I'm not sure who these are for, but it definitely isn't me.
According to some back-of-the-napkin math I did:
- Most items are marked up 16%
- There's a ~$5-15 service fee (that's WITH Instacart+)
- And most of the sources I saw showed that you should tip between 10-20% (which they deserve, given what I've seen of how they're paid).
While I could absolutely see using the service if I was having a party and couldn't leave to pick up some forgotten items, paying $60-80 extra on top of my $200 grocery bill is too rich for my blood.
Yeah, when I used it the first time I was in awe, but over time I removed their apps and I just walk to the supermarket.
Their prices are quite high, delivery time is unpredictable (even though their app says 10-15min, sometimes I had to wait 30-40min), and their inventory is limited. I still use them once every 2 months or so, but on a weekly basis I'd just rather go to a local supermarket myself.

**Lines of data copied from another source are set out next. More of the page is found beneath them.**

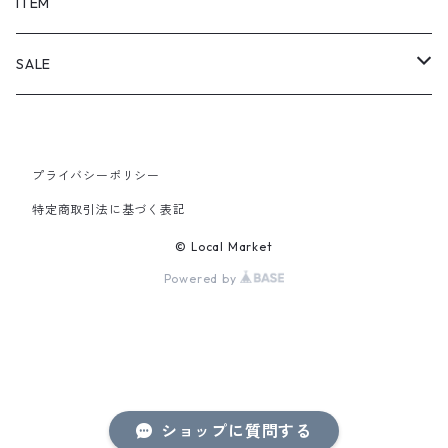
SHORTS
ITEM
PANTS
SALE
TOPS
プライバシーポリシー
PANTS
特定商取引法に基づく表記
ITEM
© Local Market
Powered by
ショップに質問する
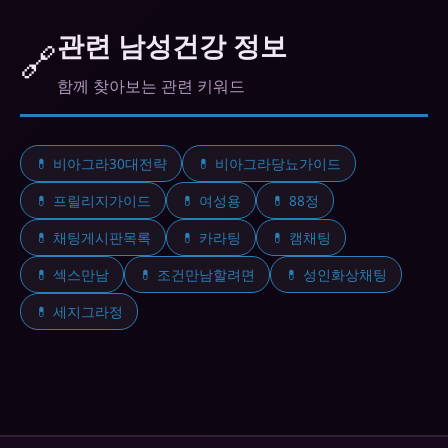
동일한 활성 성분을 포함하며 동등한 효능과 안전성
을 보장합니다. 가격이 훨씬 저렴합니다.
관련 남성건강 정보
🔗
함께 찾아보는 관련 키워드
💊 비아그라30대전략
💊 비아그라당뇨가이드
💊 프릴리지가이드
💊 여성용
💊 88정
💊 채팅게시판목록
💊 카라팅
💊 캠채팅
💊 섹스만남
💊 조건만남할려면
💊 성인화상채팅
💊 세지그라정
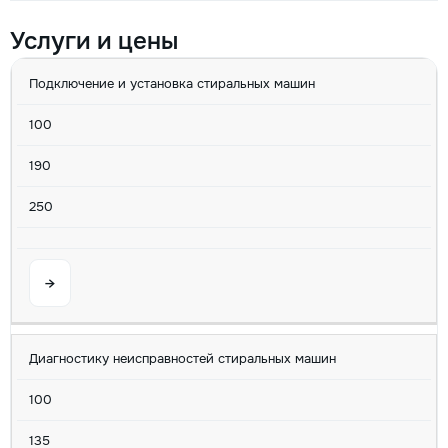
Услуги и цены
УСЛУГА
MIN
AVG
MAX
U/M
Подключение и установка стиральных машин
100
190
250
→
Диагностику неисправностей стиральных машин
100
135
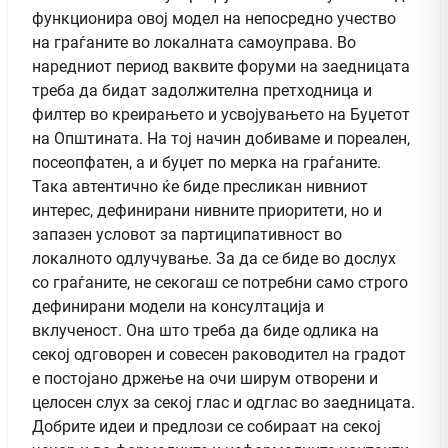
функционира овој модел на непосредно учество
на граѓаните во локалната самоуправа. Во
наредниот период ваквите форуми на заедницата
треба да бидат задолжителна претходница и
филтер во креирањето и усвојувањето на Буџетот
на Општината. На тој начин добиваме и пореален,
посеопфатен, а и буџет по мерка на граѓаните.
Така автентично ќе биде пресликан нивниот
интерес, дефинирани нивните приоритети, но и
запазен условот за партиципативност во
локалното одлучување. За да се биде во дослух
со граѓаните, не секогаш се потребни само строго
дефинирани модели на консултација и
вклученост. Она што треба да биде одлика на
секој одговорен и совесен раководител на градот
е постојано држење на очи ширум отворени и
целосен слух за секој глас и одглас во заедницата.
Добрите идеи и предлози се собираат на секој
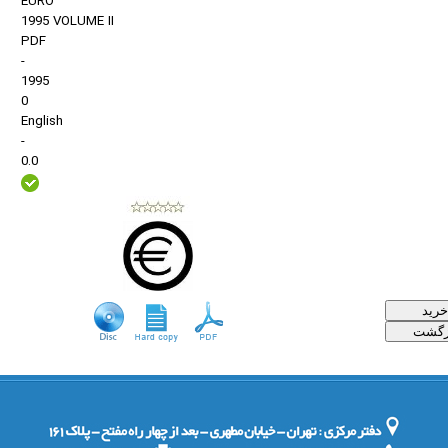
EURO
1995 VOLUME II
PDF
-
1995
0
English
-
0.0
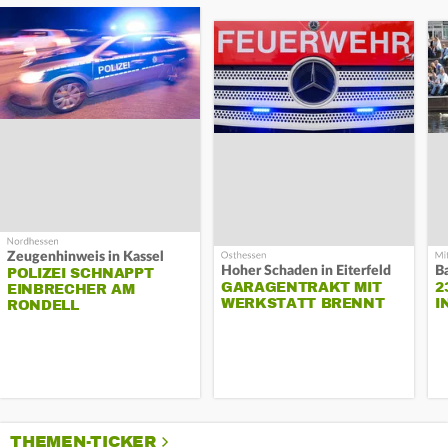
Zeugenhinweis in Kassel
Hoher Schaden in Eiterfeld
B
POLIZEI SCHNAPPT
GARAGENTRAKT MIT
2
EINBRECHER AM
WERKSTATT BRENNT
I
RONDELL
THEMEN-TICKER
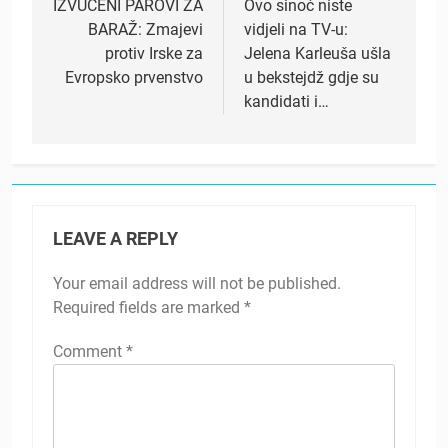
navigation
IZVUČENI PAROVI ZA
Ovo sinoć niste
BARAŽ: Zmajevi
vidjeli na TV-u:
protiv Irske za
Jelena Karleuša ušla
Evropsko prvenstvo
u bekstejdž gdje su
kandidati i…
LEAVE A REPLY
Your email address will not be published.
Required fields are marked
*
Comment
*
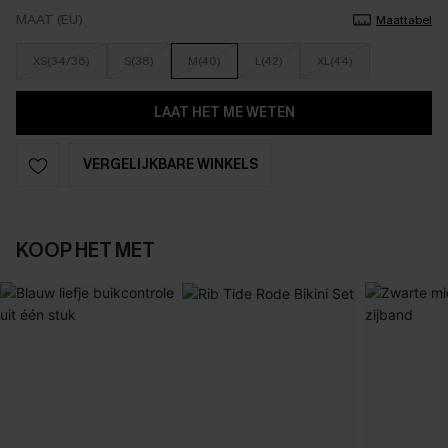
MAAT (EU)
Maattabel
XS(34/36)
S(38)
M(40)
L(42)
XL(44)
LAAT HET ME WETEN
VERGELIJKBARE WINKELS
KOOP HET MET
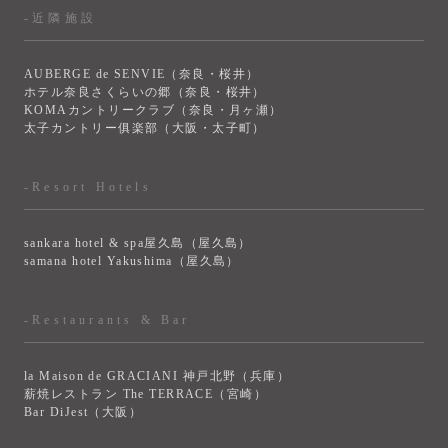
-近隣施設
AUBERGE de SENVIE（奈良・桜井）
ホテル奈良さくらいの郷（奈良・桜井）
KOMAカントリークラブ（奈良・月ヶ瀬）
太子カントリー俱楽部（大阪・太子町）
-Resort Hotels
sankara hotel & spa屋久島（屋久島）
samana hotel Yakushima（屋久島）
-Restaurants & Bar
la Maison de GRACIANI 神戸北野（兵庫）
薪焼レストラン The TERRACE（宮崎）
Bar DiJest（大阪）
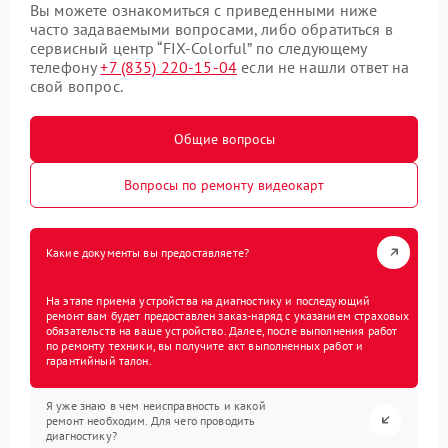
Вы можете ознакомиться с приведенными ниже
часто задаваемыми вопросами, либо обратиться в
сервисный центр “FIX-Colorful” по следующему
телефону
+7 (835) 220-15-04
если не нашли ответ на
свой вопрос.
Общие вопросы
Вопросы по ремонту видеокарт
Какие документы вы предоставляете?
На этапе приема устройства на диагностику и последующий
ремонт вам будет предоставлен заказ-наряд с указанием страховых
обязательств на ваше устройство. Далее, после выполнения работ
по ремонту техники, вы получите акт выполненных работ и
гарантийный талон.
Я уже знаю в чем неисправность и какой
ремонт необходим. Для чего проводить
диагностику?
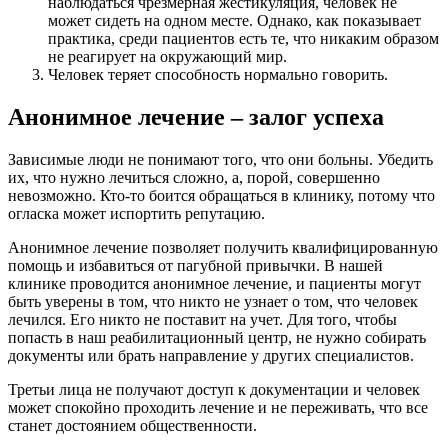
наблюдаться чрезмерная жестикуляция, человек не
может сидеть на одном месте. Однако, как показывает
практика, среди пациентов есть те, что никаким образом
не реагирует на окружающий мир.
Человек теряет способность нормально говорить.
Анонимное лечение – залог успеха
Зависимые люди не понимают того, что они больны. Убедить
их, что нужно лечиться сложно, а, порой, совершенно
невозможно. Кто-то боится обращаться в клинику, потому что
огласка может испортить репутацию.
Анонимное лечение позволяет получить квалифицированную
помощь и избавиться от пагубной привычки. В нашей
клинике проводится анонимное лечение, и пациенты могут
быть уверены в том, что никто не узнает о том, что человек
лечился. Его никто не поставит на учет. Для того, чтобы
попасть в наш реабилитационный центр, не нужно собирать
документы или брать направление у других специалистов.
Третьи лица не получают доступ к документации и человек
может спокойно проходить лечение и не переживать, что все
станет достоянием общественности.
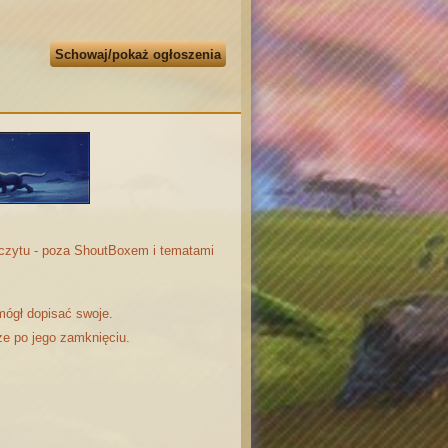
Schowaj/pokaż ogłoszenia
odczytu - poza ShoutBoxem i tematami
mógł dopisać swoje.
że po jego zamknięciu.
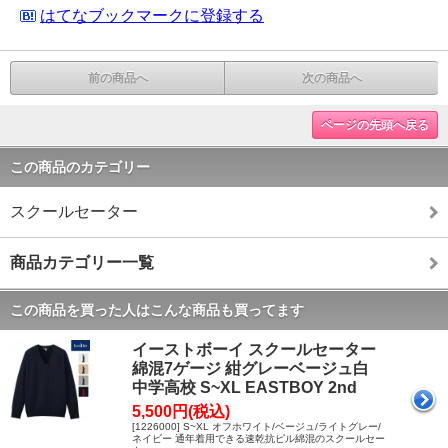
はてなブックマークに登録する
前の商品へ
次の商品へ
ページの先頭へ戻る
この商品のカテゴリー
スクールセーター
商品カテゴリー一覧
この商品を買った人はこんな商品も買ってます
イーストボーイ スクールセーター
綿混7ゲージ 紺グレーベージュ白
中学高校 S~XL EASTBOY 2nd
5,500円(税込)
[1226000] S~XL オフホワイト/ベージュ/ライトグレー/
ネイビー 通年着用できる速乾抗ピル綿混のスクールセー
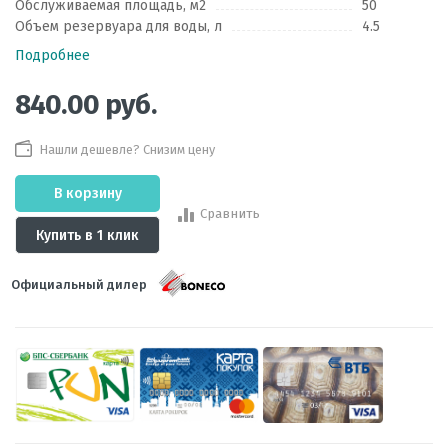
Обслуживаемая площадь, м2
50
Объем резервуара для воды, л
4.5
Подробнее
840.00
руб.
Нашли дешевле? Снизим цену
В корзину
Сравнить
Купить в 1 клик
Официальный дилер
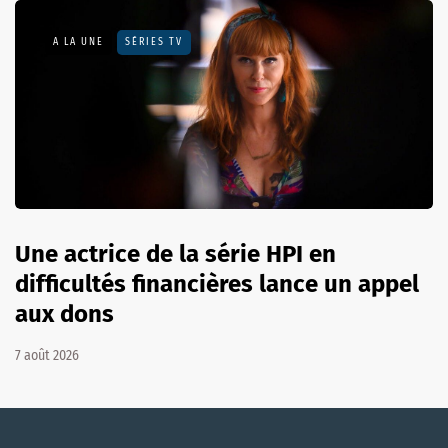
A LA UNE
SÉRIES TV
Une actrice de la série HPI en
difficultés financières lance un appel
aux dons
7 août 2026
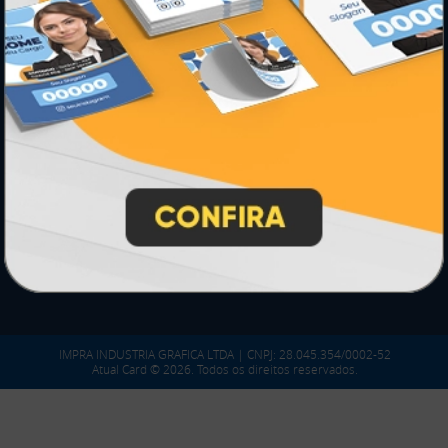
PARTICIPE
SEGURANÇA
IMPRA INDUSTRIA GRAFICA LTDA | CNPJ: 28.045.354/0002-52
Atual Card © 2026. Todos os direitos reservados.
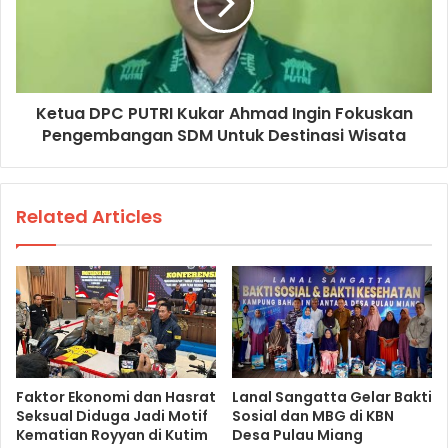
Ketua DPC PUTRI Kukar Ahmad Ingin Fokuskan
Pengembangan SDM Untuk Destinasi Wisata
Related Articles
Faktor Ekonomi dan Hasrat
Lanal Sangatta Gelar Bakti
Seksual Diduga Jadi Motif
Sosial dan MBG di KBN
Kematian Royyan di Kutim
Desa Pulau Miang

My biggest issue is the high rate of failure with fresh produce. I remember when one of my orders came in with a bag of organic sweet potatoes, with the claim that the organic Russet I had ordered were "out of stock." I was doing a specific recipe, so ended up having to go to the same supermarket from which I had just had my groceries delivered (thinking, perhaps I could get singles or non-organic).
The bags of organic Russet were right there, right next to the organic sweet potatoes.
On that same order, the bananas that came were so green that they wouldn't ripen for three weeks. When I've had groceries delivered, issues like this are the rule, not the exception.
At this point the emergence (or re-emergence) of the instant grocery startup in is like the apocryphal story of Joseph Kennedy getting stock tips from his shoe-shine boy - a sign that the market is about to crash.